About this task
From the passage on waste and contaminated land, list every type of contaminant named as polluting the registered contaminated sites.

Page excerpt
The lack of reliable data on the quantities and quality of various waste streams, their sources and disposal routes throughout Europe makes it impossible to quantify the overall environmental impact of waste production and management. However, indications of the dimension of the problems can be derived by the available data on waste production and management reported by national agencies and examined in Chapter 15. The assessment of the state of the environment (Part II of this report) shows that all environmental media are affected by increasing quantities of waste and improper disposal.

Past improper waste management practices have significantly affected soil and groundwater. All European countries are faced with the current and potential risk of old waste dumps. Although data on current soil contamination are not available throughout the whole European territory, some countries have started to register contaminated sites and to identify those which require immediate action. More than 55 000 are currently registered in only six countries of the European Union, more than 22 000 of which are in critical conditions (see Table 7.5). These sites are contaminated by heavy metals, organic chemicals, oils, pesticides, radioactive materials, asbestos and other hazardous minerals. Extrapolating to the whole of Europe, the total contaminated land area has been estimated to be between 47 000 and 95 000 km2, between 1000 and 3000 km2 of which originate from landfill (Franken, in press). The area of groundwater potentially polluted by point sources is estimated to be less than 1 per cent of the European territory. However, this area is often close to points of groundwater abstraction, causing significant threats to public water supply (Chapter 5) .

Potential costs of clean-up are extremely difficult to determine because they depend on the type and extension of pollution as well as on the characteristics of the site. They also depend on clean-up standards and techniques for soil decontamination. Estimated remediation costs for the most critical sites in the European Union are around ECU27 billion for a 15-year long-term plan (Carrera and Robertiello, 1993). However, the cost of remedial actions already carried out in countries such as Germany (ECU228 million) or the Netherlands (ECU1300 million) show that this figure underestimates the costs considerably (Table 7.5). Waste-related land and groundwater contamination is expected to be even more serious in Central and Eastern Europe due to past improper waste management and the flows of toxic waste from Western to Central and Eastern European countries (see Chapter 15). When an accurate assessment of waste-related land contamination becomes possible, the true high costs of clean-up will be able to be assessed, which in many cases might prove to be prohibitive.

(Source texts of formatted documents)
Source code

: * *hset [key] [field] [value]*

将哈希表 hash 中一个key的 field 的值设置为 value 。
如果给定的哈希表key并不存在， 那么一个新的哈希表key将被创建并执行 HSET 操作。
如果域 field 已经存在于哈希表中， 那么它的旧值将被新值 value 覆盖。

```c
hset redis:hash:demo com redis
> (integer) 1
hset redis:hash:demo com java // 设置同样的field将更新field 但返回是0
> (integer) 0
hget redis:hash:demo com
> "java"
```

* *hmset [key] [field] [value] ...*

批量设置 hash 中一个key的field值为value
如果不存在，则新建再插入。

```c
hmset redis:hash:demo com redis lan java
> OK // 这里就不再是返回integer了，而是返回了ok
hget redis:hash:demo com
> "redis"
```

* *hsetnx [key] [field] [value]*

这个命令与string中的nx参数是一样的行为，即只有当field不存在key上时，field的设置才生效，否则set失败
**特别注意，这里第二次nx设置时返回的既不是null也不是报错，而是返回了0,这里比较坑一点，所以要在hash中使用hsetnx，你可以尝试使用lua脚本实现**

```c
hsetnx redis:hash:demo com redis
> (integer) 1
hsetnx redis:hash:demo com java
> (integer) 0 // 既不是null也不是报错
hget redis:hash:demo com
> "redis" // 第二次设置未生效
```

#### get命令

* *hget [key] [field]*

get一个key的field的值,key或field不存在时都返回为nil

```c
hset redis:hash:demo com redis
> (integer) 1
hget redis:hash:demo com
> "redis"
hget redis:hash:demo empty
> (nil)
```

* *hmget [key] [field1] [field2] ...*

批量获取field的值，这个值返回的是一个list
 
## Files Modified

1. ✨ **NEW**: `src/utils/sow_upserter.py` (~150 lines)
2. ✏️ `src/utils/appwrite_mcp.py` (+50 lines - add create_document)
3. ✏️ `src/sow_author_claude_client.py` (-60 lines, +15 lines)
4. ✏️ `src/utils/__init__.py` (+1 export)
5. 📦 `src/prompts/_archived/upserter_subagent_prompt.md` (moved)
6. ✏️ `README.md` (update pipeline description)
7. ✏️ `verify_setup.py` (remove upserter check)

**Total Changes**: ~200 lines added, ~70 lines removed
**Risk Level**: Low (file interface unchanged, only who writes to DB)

Written response
- heavy metals
- organic chemicals
- oils
- pesticides
- radioactive materials
- asbestos
- other hazardous minerals